The IRS will also consider your real estate investment efforts as a business so that means you can claim the “necessary and ordinary” deductions that business owners claim. This will include mortgage interest, insurance, and repairs & maintenance expenses. Again, your tax advisor can give you a better angle on how to go about it.
Tip #8: Do Not Neglect a Thorough Financial Analysis
Stop daydreaming and buckle down to work on your numbers. Look at the different scenarios and see which one makes the most rational financial sense. For example, never buy property at a higher price or less attractive terms than what your practical analysis says.
According to Santarelli, “Cash flow is the glue that holds your deal together.” – and therefore you should pay extra attention to your financial analysis. Some sellers will over-estimate the value of their properties through pro forma (estimated) data: don’t fall for their tricks. A pro forma computation may be a good starting ground but always know the real numbers before you close. Check the documents – previous years’ tax returns, property tax assessments, maintenance records, etc – and get a better idea of the actual income and expenses.
The most important ratios and items you should verify are:
- The Net income (income minus expenses)
- The Cashflow (net income/debt financing payments)
- The Return on investment (ROI) (cash flow/investment)
- The Cap rate (net income/property price)
- The Cash-on-cash return (cash flow/investment)
- The Total ROI (total return/investment)
In each item above, ‘investment’ always refer to how much you’ve put into the property. ‘Debt financing’ refers to any loan you may have to get in order to buy the property. “Total return’ means the cash flow, equity accrual (the value you gained from your tenants as they pay their rents), value appreciation and taxes.

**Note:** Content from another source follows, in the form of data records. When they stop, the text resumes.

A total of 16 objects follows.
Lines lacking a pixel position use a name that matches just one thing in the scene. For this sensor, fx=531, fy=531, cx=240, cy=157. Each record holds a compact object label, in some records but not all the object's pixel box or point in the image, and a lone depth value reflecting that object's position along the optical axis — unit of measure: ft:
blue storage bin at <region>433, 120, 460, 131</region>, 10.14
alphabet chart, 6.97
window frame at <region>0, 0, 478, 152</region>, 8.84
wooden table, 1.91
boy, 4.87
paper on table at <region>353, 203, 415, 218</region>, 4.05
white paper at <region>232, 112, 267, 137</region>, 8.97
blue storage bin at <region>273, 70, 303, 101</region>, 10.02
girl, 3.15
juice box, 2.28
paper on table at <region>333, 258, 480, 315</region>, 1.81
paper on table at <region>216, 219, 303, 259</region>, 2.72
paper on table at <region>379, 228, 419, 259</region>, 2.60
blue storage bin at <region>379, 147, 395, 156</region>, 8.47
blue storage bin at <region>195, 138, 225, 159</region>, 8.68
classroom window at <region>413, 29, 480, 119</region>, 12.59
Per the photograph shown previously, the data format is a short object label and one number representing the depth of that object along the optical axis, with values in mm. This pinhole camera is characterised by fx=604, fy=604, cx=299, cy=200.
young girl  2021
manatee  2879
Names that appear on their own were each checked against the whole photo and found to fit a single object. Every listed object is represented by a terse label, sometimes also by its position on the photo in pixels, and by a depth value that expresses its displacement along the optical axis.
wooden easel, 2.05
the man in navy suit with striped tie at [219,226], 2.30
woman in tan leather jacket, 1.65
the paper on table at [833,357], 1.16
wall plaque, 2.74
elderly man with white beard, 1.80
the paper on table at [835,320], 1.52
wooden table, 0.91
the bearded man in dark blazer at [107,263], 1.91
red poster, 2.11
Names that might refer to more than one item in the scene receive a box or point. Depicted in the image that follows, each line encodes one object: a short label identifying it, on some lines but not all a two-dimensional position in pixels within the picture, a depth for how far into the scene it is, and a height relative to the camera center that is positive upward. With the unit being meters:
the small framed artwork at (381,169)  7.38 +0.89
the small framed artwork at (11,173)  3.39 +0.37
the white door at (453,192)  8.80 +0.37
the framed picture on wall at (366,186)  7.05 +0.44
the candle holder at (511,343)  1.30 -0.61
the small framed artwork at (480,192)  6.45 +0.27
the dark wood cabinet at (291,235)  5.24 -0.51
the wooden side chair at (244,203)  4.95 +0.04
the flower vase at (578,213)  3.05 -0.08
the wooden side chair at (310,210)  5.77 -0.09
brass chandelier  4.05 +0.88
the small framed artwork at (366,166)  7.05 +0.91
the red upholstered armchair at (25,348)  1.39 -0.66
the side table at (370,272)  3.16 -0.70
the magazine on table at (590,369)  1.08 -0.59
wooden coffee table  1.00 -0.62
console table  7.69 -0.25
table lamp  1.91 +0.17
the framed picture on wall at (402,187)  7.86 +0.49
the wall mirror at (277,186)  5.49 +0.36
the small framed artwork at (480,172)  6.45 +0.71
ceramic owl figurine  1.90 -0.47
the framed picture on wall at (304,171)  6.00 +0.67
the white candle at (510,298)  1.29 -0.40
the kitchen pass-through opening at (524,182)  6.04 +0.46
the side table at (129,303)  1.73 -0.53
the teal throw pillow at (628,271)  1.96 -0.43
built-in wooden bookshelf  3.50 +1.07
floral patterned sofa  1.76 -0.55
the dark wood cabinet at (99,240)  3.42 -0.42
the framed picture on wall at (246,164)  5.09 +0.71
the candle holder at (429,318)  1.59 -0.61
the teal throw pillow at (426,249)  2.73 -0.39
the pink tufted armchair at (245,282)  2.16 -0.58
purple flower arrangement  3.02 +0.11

After you’ve sufficiently understood these figures and what they represent, you should be able to determine whether or not purchasing the property fits with your financial goals.
Tip #9: Build Your Real Estate Network
When you are already rolling along the real estate industry avenues, give importance to the people you will come across. The real estate agents (See how to find a good agent) other real estate investors, contractors, bankers, etc. can help you in the future, you never know. Turn the quick interactions with them an opportunity to build a real estate network. Make a good impression, exchange contact details and try to keep in touch with them. A real estate network can be your ace in the hole as you grow your business – many successful investors can attest to this.
Here’s a word of caution: pick your network carefully because you don’t want to end up working with the wrong set of people. Learn everything you can about the people you encounter in the business. This is important because they might directly affect the success of an income property.
Tip #10: Decide Logically, Not Emotionally
It’s easy to get caught up with appearances and think something is perfect for what you need. This is the same as real estate. You may fall in love with a piece of property and decide to purchase it without doing a careful study. Do not commit to anything because of your emotions.
First of all, make sure that you do an analysis of its value. Check the numbers and project how it could perform based on your plans. Making a buying decision because you love the property so much can blind you to paying a higher price. Obviously, it will be very difficult to make a profit out of it later. Stick to your numerical analysis when buying real estate.